Anyone who has spent much of their life creating has probably noticed that there is a difference between the quality of their creation and how the world received it at any given moment. Joan Rivers used to talk about whether her work was going to hit. Whether what she was making was going to go from irrelevant to relevant. The artists who have lifelong careers seem to be good at recreating themselves. Because the world is in a constant state of change, your work may hit for a moment, it may line up with the rest of the culture but that wave passes and that creation doesn’t match the next moment.

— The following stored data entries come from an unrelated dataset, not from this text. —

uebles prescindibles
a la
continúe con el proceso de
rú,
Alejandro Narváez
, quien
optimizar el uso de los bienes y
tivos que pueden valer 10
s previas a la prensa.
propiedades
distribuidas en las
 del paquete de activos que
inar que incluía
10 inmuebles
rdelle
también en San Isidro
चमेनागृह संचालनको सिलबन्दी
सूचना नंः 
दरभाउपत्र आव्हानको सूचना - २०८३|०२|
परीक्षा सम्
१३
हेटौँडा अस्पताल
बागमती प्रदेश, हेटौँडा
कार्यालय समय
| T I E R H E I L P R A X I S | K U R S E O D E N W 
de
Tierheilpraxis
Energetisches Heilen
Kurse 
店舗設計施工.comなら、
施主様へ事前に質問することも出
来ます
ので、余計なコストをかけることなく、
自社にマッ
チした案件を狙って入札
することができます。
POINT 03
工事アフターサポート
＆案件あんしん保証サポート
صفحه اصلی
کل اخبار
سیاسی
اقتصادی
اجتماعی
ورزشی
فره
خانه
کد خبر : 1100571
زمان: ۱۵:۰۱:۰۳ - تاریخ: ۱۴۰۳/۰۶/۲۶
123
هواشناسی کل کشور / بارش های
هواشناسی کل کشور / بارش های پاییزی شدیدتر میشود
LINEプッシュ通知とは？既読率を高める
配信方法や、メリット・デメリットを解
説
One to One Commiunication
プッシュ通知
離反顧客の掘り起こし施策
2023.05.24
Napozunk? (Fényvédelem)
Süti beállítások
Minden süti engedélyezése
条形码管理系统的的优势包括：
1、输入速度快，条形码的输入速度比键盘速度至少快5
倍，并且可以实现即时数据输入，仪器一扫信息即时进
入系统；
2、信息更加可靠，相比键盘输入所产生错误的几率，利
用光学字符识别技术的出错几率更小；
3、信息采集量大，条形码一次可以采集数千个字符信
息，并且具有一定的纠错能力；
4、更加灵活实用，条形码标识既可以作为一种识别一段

There are inconstants and constants in life. Your relationship with yourself, if you remain present, can be a constant. Your home is hopefully a constant. Your immediate family, a constant. But whether your concerns line up with the waves of culture, well, you're outnumbered. There is not much you can do about that. You can put your creation, your art, your app, your film, your book, your vision, your performance, your event, and your private club out into the world, but if a large number of people don’t agree at that moment that it is important to them as well, it will feel irrelevant. This is not your fault. You are outnumbered.
There is a lot of ‘You create your own reality.’ ‘If you can see it, you can be it.’ ‘You have to expand your vision of yourself to become larger.’ All these self-empowerment ideas keep you from getting in your own way, but at some point, it is you against the world unless you are riding one of its waves.
There are moments in my life in which I felt a wave coming. More felt than saw. I got in good alignment. I began paddling like hell to gain speed early so that when it hit, I was already going fast enough that it would take me. When it works, this is a good high feeling. It feels inevitable. It feels powerful. It just happens to you. What you are making is meeting the moment and it is so much larger than you and you feel, and are, huge.
Other times I have done the same thing, been a very early adopter, made something gorgeous with tools that were still hard to get ahold of, and the wave turns out to be a small swell by the time it passes: VR.
If you are a lifelong creator you will know the full arc of creating. You will know when your work hits and when it doesn’t. 'Right now' helps me weather the various moments of relevance. ‘No one seems to care about my work…right now’. That is separate from ‘My work is…’ Know yourself. Know your work. And maybe one day it will hit. But right now it is meaningful to you. And that is something.